In the 1960s, my mother had a challenge. Her annual Christmas cookie baking resulted in ten unused egg whites. Unwilling to throw them away, she searched for a recipe that would use them up. The first year she made actual coconut macaroons, shaped like wreaths with red food coloring bows and green leaves. I thought they were beautiful and delicious (I still love macaroons) but in a couple of days they were hard as rocks. Since my mother did her Christmas cookie baking in a flurry in one day (as I do), then stored the cookies in tins and doled them out for gatherings and parties all month, that wasn’t going to work.

Then she found a recipe for “marangoons.” These tasty concoctions were pure 1960s cooking. (Even the Google won’t find a recipe for me now.) The egg whites are beat with confectioners sugar, and then cornflakes, shredded coconut, and chocolate chips are folded in. The resulting mess is dropped by spoon onto cookie sheets and baked.

That was the recipe that stuck. My mother called them “trash cookies.” They were meant to use up the egg whites and to maybe help fill out a plate full of cookies, but other than that her disdain for them was total. They were the very poor relations of the more refined rolled and cut cookies, the butter cookies and the hazelnut wreaths, which were tons more work, required more expensive ingredients, and most important, a more discerning palate to appreciate their subtle flavors.

● ● ● ● ● ● ●

Exercise objective ▸ Extend the memoir about the mother's Christmas "trash cookies," picking up right after its final sentence. The material that follows stands apart from the text above.

Stored entries
● ● ● ● ● ● ●

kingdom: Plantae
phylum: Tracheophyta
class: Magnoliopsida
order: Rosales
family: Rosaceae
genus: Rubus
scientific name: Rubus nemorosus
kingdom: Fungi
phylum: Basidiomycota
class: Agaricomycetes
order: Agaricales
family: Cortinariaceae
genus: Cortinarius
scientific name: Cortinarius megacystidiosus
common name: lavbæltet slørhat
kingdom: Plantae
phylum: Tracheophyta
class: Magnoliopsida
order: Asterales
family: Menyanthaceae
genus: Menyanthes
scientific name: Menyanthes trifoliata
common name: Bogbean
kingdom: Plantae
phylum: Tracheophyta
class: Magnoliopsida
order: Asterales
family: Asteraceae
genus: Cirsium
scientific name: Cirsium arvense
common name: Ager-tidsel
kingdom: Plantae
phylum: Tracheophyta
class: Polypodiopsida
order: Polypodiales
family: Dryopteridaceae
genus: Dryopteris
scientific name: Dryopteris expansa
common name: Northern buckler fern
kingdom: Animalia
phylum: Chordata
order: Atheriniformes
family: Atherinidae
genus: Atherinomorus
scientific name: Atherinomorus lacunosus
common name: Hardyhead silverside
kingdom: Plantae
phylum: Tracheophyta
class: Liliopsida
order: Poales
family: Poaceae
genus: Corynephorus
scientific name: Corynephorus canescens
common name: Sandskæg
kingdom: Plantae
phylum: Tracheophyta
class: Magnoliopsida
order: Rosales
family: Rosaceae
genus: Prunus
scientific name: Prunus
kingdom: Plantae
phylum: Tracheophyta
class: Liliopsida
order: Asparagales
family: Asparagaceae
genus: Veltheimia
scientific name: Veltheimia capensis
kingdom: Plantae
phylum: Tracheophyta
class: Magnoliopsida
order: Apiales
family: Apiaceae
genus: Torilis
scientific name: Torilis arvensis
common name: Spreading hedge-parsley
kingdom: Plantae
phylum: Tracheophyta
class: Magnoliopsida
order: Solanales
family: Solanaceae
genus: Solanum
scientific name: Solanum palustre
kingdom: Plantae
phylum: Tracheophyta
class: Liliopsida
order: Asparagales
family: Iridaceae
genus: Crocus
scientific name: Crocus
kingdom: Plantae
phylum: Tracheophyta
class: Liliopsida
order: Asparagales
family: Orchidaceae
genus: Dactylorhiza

● ● ● ● ● ● ●

Result of the exercise ▸
My mother-in-law, on the other hand, always declared the marangoons her favorites. She seemed to believe her love of the cheapest cookies somehow made her a more virtuous person. Just as my mother’s snobbishness about the marangoons tells you something about her personality, my mother-in-law’s vocal embrace of them tells you something about her.

The cognitive dissonance was a little much for me, but I rolled my eyes at both of them and went on.

The truth is, the marangoons don’t last all that long or travel well. Nonetheless, when I became the primary cookie maker in the family, I would ship a tin full of all the different kinds of cookies to my parents. “I don’t know why you even include the marangoons,” my mother would say every year. “They’re stale when they get here.” But I continued to include a few, which tells you something about my personality.

My husband, in keeping with his personality, has tried to upscale the trash cookies. Really good chocolate chips do make a difference, but fancy coconut was terrible and the organic free-range cornflakes he bought at Whole Foods turned into a sodden mass. Better to stay with Kelloggs. I told you it was a 1960s recipe.

I lost the actual recipe a few years back, and by then what I was doing bore only a passing resemblance to the original directions.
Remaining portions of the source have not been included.